== Source material
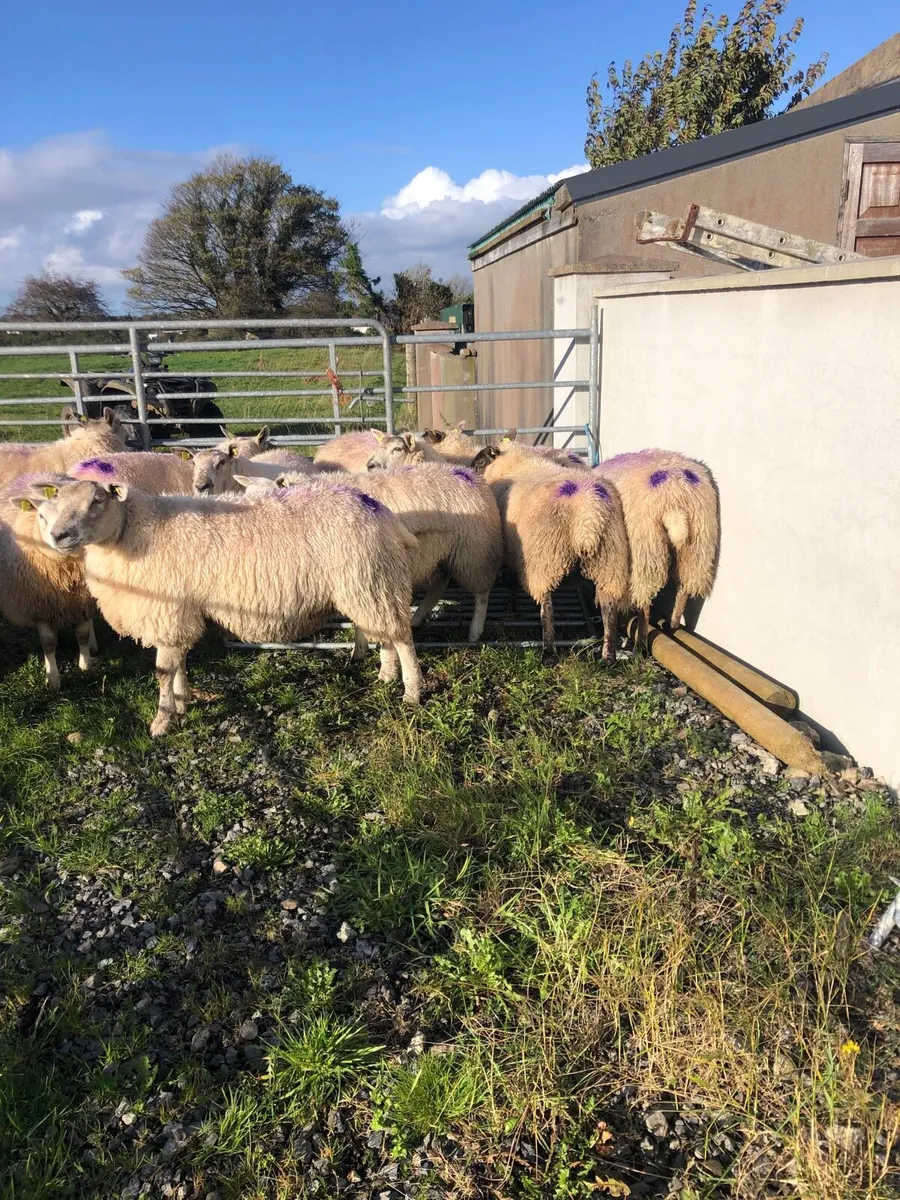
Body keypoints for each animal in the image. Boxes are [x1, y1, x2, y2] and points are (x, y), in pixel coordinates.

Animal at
====
== Source material
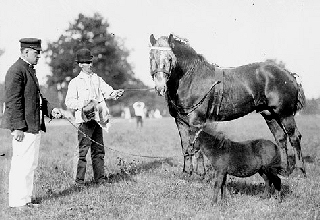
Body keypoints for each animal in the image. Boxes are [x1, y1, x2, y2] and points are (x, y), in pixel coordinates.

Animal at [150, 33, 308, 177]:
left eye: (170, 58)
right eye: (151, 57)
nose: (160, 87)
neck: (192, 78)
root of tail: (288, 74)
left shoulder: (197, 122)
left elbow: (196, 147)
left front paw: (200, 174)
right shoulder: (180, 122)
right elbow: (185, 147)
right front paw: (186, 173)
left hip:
====
▶ **What the exercise asks**: Give the number of lines in the material above that include the string "right", with no further text.

▶ **Answer to this task**: 4